** Your objective **
An exact reproduction is required of the lines from the beginning of the entries through the line with "Versterk Jouw", pictures excluded and nothing added.

****************

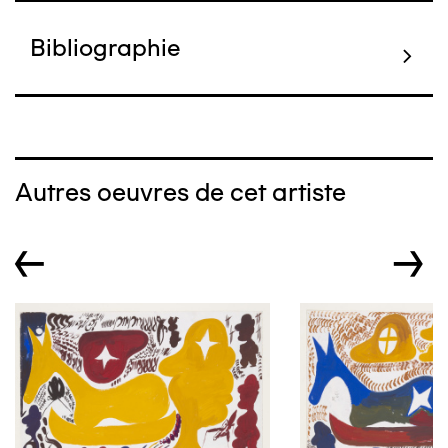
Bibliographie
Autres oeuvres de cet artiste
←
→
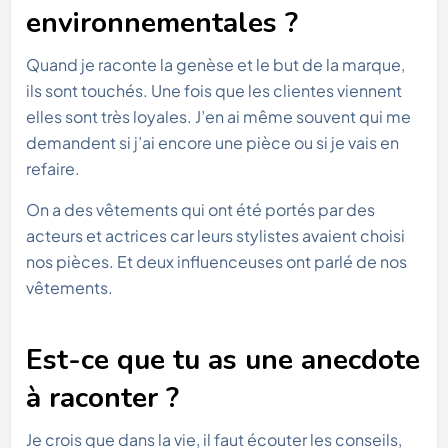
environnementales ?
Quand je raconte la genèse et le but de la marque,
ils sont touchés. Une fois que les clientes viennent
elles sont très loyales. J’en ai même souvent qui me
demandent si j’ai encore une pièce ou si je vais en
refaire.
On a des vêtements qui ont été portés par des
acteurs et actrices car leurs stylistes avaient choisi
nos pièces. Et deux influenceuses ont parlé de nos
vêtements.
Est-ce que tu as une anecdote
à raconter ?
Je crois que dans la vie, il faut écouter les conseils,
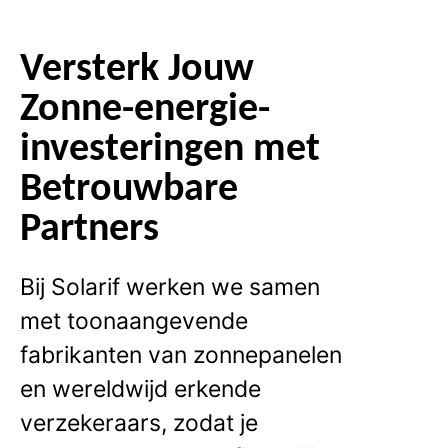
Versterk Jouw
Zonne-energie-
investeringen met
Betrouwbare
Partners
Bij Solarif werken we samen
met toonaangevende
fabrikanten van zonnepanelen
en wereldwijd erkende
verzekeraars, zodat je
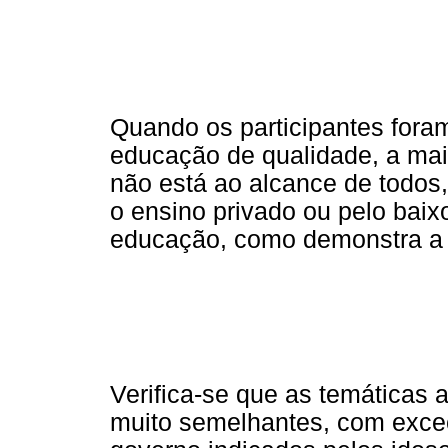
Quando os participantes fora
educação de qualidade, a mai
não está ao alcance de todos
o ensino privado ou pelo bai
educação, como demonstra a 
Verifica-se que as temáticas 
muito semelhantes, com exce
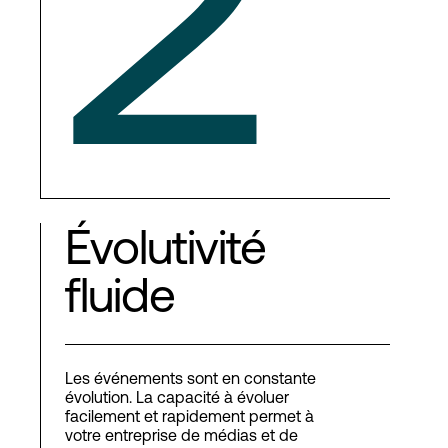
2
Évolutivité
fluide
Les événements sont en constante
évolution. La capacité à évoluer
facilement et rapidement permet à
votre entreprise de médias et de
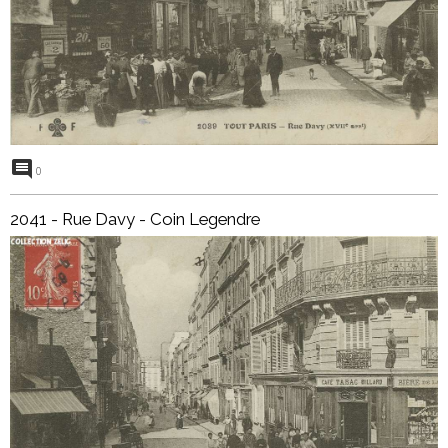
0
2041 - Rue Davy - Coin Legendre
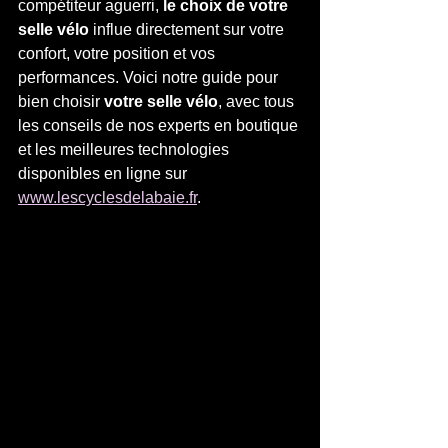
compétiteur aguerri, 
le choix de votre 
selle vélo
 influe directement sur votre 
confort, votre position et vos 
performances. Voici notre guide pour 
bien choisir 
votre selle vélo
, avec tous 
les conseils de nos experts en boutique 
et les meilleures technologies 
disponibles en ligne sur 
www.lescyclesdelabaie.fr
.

****************

** Output below **
Bibliographie
Autres oeuvres de cet artiste
←
→
environnementales ?
Quand je raconte la genèse et le but de la marque,
ils sont touchés. Une fois que les clientes viennent
elles sont très loyales. J’en ai même souvent qui me
demandent si j’ai encore une pièce ou si je vais en
refaire.
On a des vêtements qui ont été portés par des
acteurs et actrices car leurs stylistes avaient choisi
nos pièces. Et deux influenceuses ont parlé de nos
vêtements.
Est-ce que tu as une anecdote
à raconter ?
Je crois que dans la vie, il faut écouter les conseils,
Versterk Jouw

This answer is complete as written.